Avevo il mio zio adorato, fratello di mia madre, che era prete. Era IL parroco, quello che da solo ti fa congrega a tutto il paese, che ti cattura i giovani, che ne sa, che si mette in gioco. Ne ho visti pochi, di preti come lui. Forse lui soltanto.

Nomino mio zio perché dal canto mio solo, io non seguirei chiesa nè parrocchia alcuna.

Nomino lui perché essere cresciuta avendo vicino una persona del genere, perlomeno ti mette un dubbio, che se un grande (inteso come “mito”) come mio zio, aveva deciso di dedicare l’esistenza a Dio, insomma, non poteva aver sbagliato tutto.
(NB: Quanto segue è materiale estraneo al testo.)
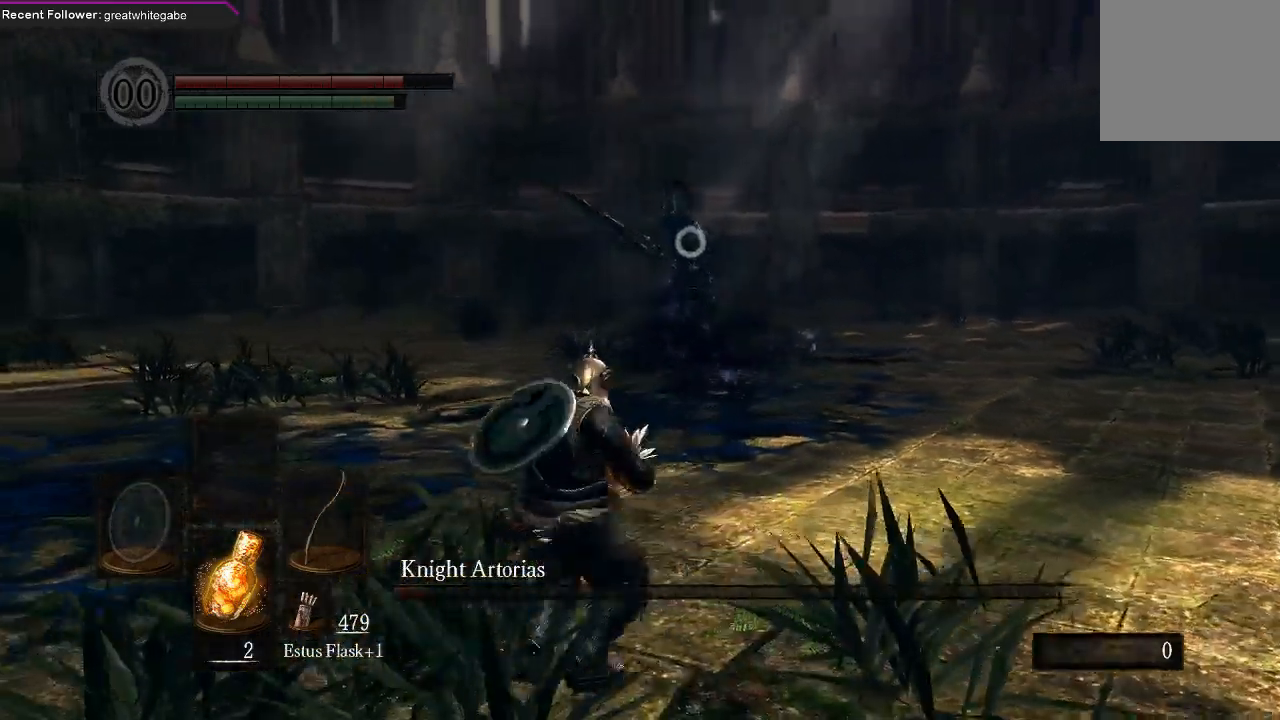
{"buttons": [], "left_stick": "right", "right_stick": "center", "events": [[67, "left_stick", "right"], [167, "left_stick", "up-right"], [467, "left_stick", "right"]]}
Perché mio zio ne sapeva, e mica perché lo dico io che si, gli ho voluto un bene immenso e che a tutt’oggi me ne vanto. Dico che non poteva aver sbagliato tutto perché quando hai davanti un esempio così lampante di vita cristiana (per come la decantano, perlomeno), allora dai, qualcosa di giusto ci deve essere.
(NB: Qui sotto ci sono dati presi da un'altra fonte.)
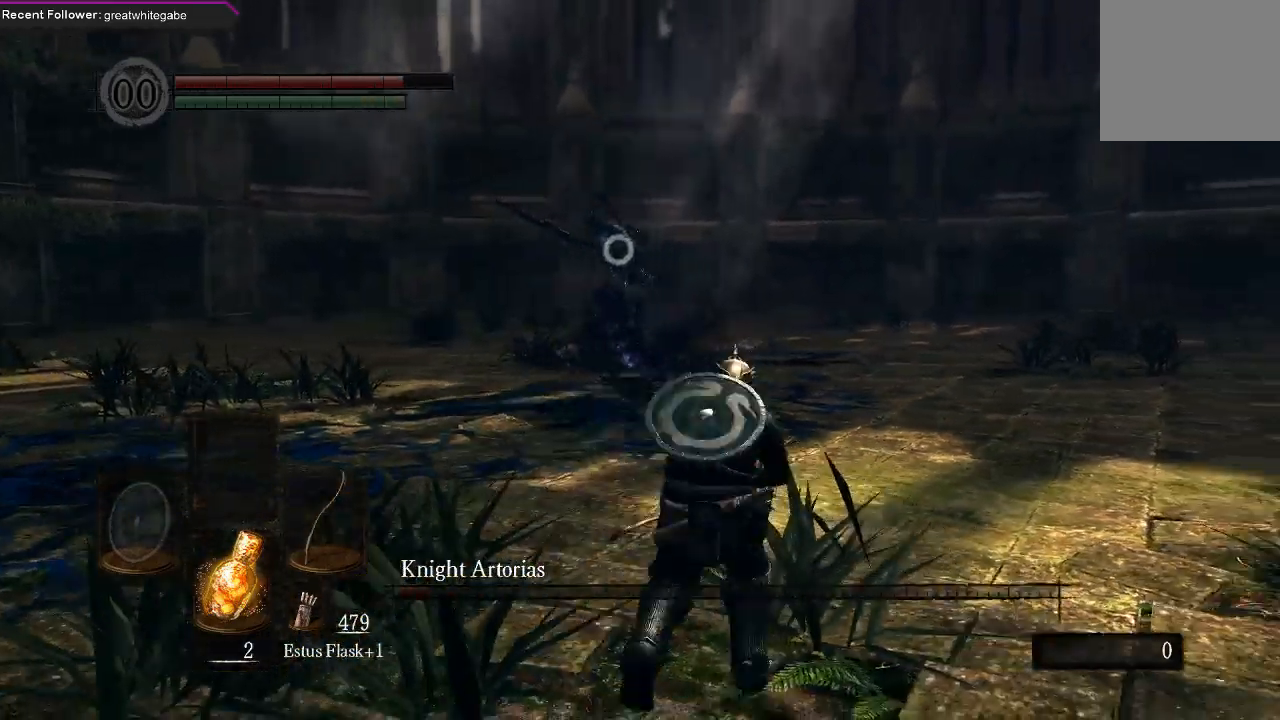
{"buttons": [], "left_stick": "right", "right_stick": "center", "events": []}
E posto quest premesse, contraddicendo me stessa e quanto ho appena scritto, posso mio malgrado affermare che no, non credo in questa chiesa cattolica. Credevo in quella costruita da mio zio, che non ho ancora ritrovato. Credevo nella comunità, nella fratellanza, nell’aiutarsi reciproco. che vuoi darlo per scontato, non lo è affatto.

Tutto questo per premettere che non ho un gran rapporto con la chiesa, e più vado avanti e meno me lo sento.  E mi dá fastidio, insomma avevate terreno fertile con me, che già ci credevo. Dovevate solo mantenere l’illusione.
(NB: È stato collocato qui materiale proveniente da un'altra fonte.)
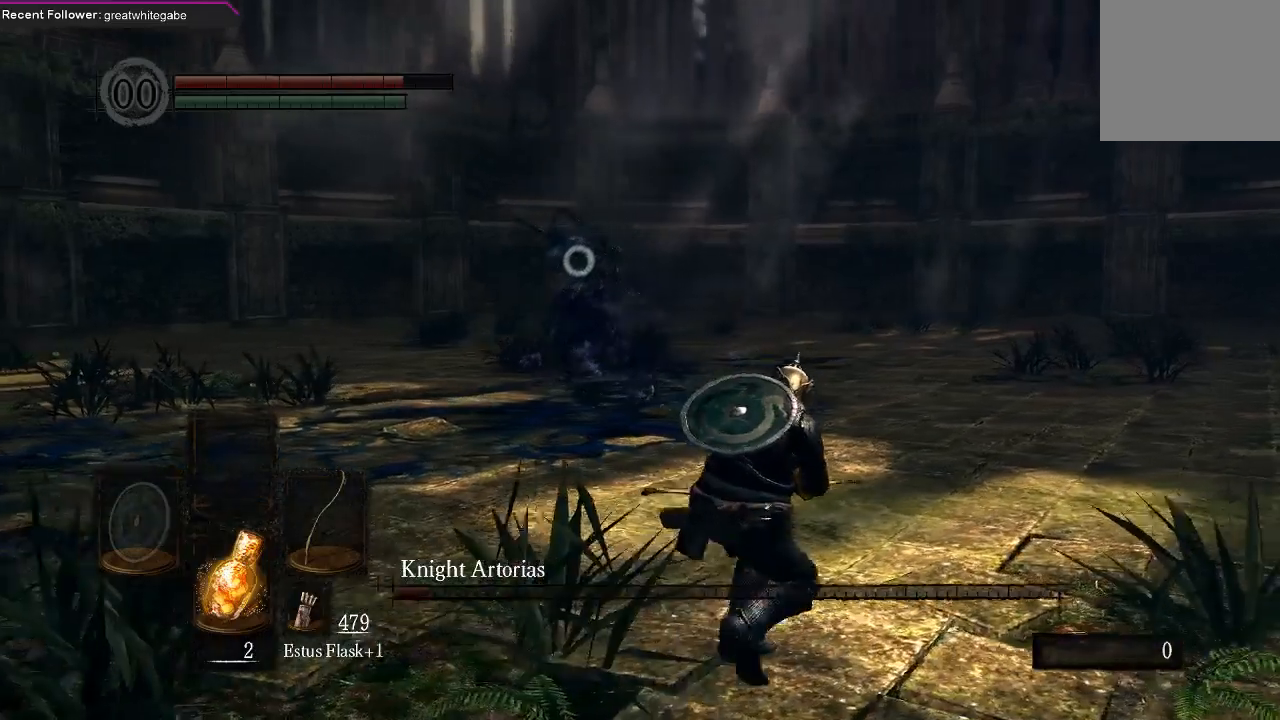
{"buttons": [], "left_stick": "right", "right_stick": "center", "events": []}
E adesso mi ritrovo a dovermi scontrare con tutto quanto, che la mia bimba fa catechismo e vive la sua vita parrocchiale. E ecco, no. Non mi piace un cazzo, senza francesismi.

Parrocchia attuale: incapaci di organizzare la benché minima occasione carina, idee tante, organizzazione zero meno. Una pena. Bimbi allo sbando, annoiati,che vivono la catechesi come una punizione e peggio di due compiti in classe in contemporanea.

Parrocchia dove andrò a vivere a breve: parroco invasato che si rifiuta di mettere mia figlia in classe di catechismo con tutti i suoi compagni di classe, perché “tanto gli amici se li farà”. Ma mio parroco intelligentissimo,  tu credi davvero che sbattere una bimba di 10 anni a fare catechismo con dei completi sconosciuti, quanto tutta (TUTTA!) l sua classe è a fare catechismo nella stanza a fianco, ecco, dimmi, mio parroco, questa bambina amerà il Signore e sarà lieta e felice di frequentare la sua nuova parrocchia?

Ma ve n’è andate un po’ tutti quanti a… Farvi benedire?

Ne ho già le palle piene, e domani litigherò per bene con il Generale (oooohhh scusat, dimenticavo il *dettaglio* che stiamo parlando dlla chiesa del Generale!).

Mia figlia rimarrà a fare catechismo dove si trova ora, con le sue amiche, i suoi catechisti noiosi ma tanto pieni di volontà, e guarda, a dirla tutta (ma lo scrivo solo qua sul blog e non lo ammetterò neanche sotto tortura), mi viene quasi voglia di mettere in gioco me stessa, e le mie straordinarie capacità organizzative, per prendere la parrocchia per le orecchie ed iniziare a farla funzionare.

E dopo questa, vado a dormire, che è evidente che la stanchezza gioca brutti scherzi!